Layer-wise Learning of Stochastic Neural Networks with Information Bottleneck
This work addresses a theoretical gap in applying IB to neural networks with multiple layers, which could improve training methods for researchers in machine learning, but it appears incremental as it builds directly on existing IB theory.
The paper tackles the problem of extending the Information Bottleneck (IB) to multiple bottlenecks for neural networks, proposing Information Multi-Bottlenecks (IMBs) and showing that optimality is not simultaneously achievable for stochastic encoders, leading to a compromised scheme that generalizes maximum likelihood estimate. It demonstrates effectiveness on classification tasks and adversarial robustness in MNIST and CIFAR10, though no concrete numbers are provided in the abstract.
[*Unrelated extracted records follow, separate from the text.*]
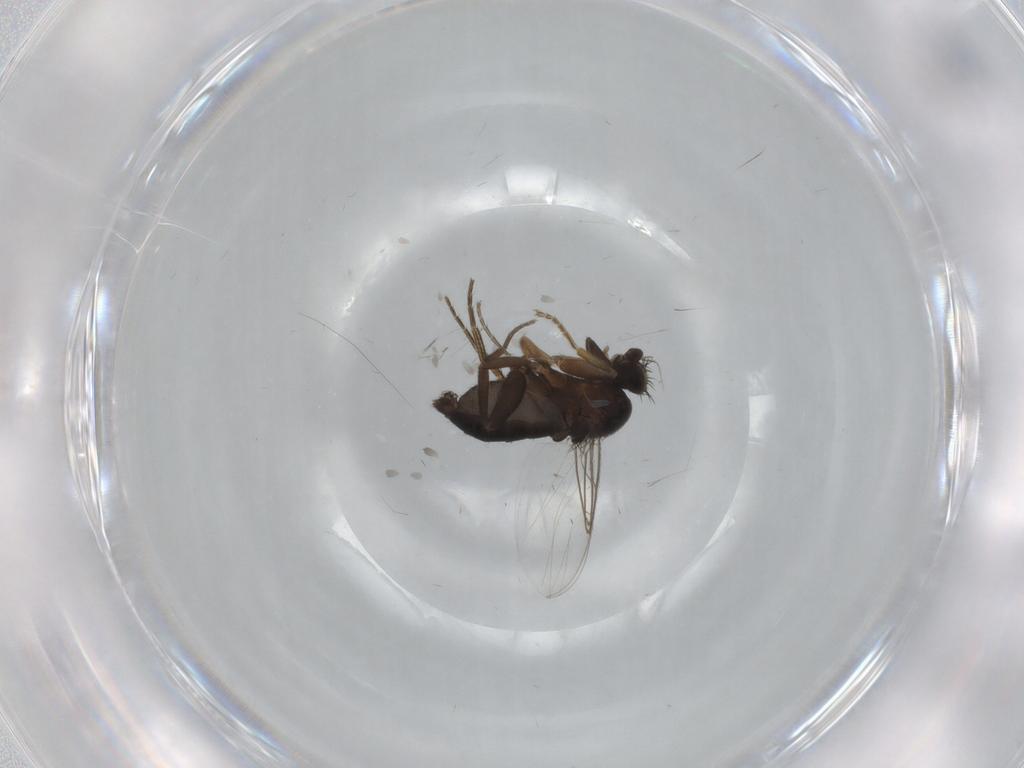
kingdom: Animalia
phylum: Arthropoda
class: Insecta
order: Diptera
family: Phoridae
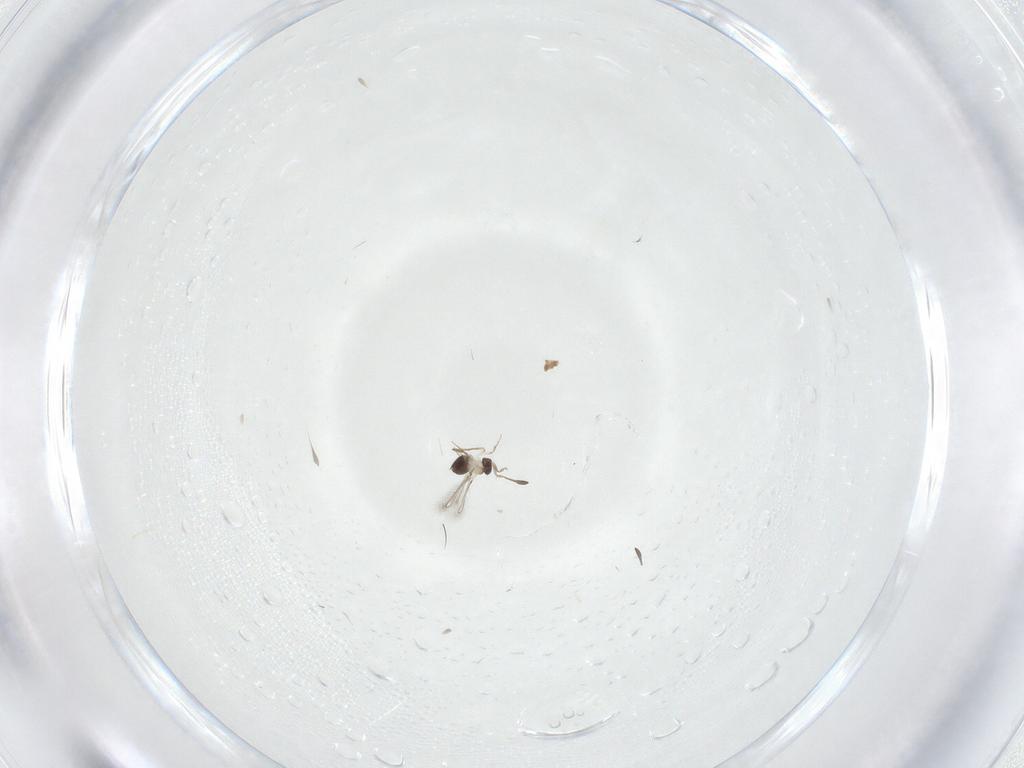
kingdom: Animalia
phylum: Arthropoda
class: Insecta
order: Hymenoptera
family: Mymaridae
Information Bottleneck (IB) is a generalization of rate-distortion theory that naturally incorporates compression and relevance trade-offs for learning. Though the original IB has been extensively studied, there has not been much understanding of multiple bottlenecks which better fit in the context of neural networks. In this work, we propose Information Multi-Bottlenecks (IMBs) as an extension of IB to multiple bottlenecks which has a direct application to training neural networks by considering layers as multiple bottlenecks and weights as parameterized encoders and decoders. We show that the multiple optimality of IMB is not simultaneously achievable for stochastic encoders. We thus propose a simple compromised scheme of IMB which in turn generalizes maximum likelihood estimate (MLE) principle in the context of stochastic neural networks. We demonstrate the effectiveness of IMB on classification tasks and adversarial robustness in MNIST and CIFAR10.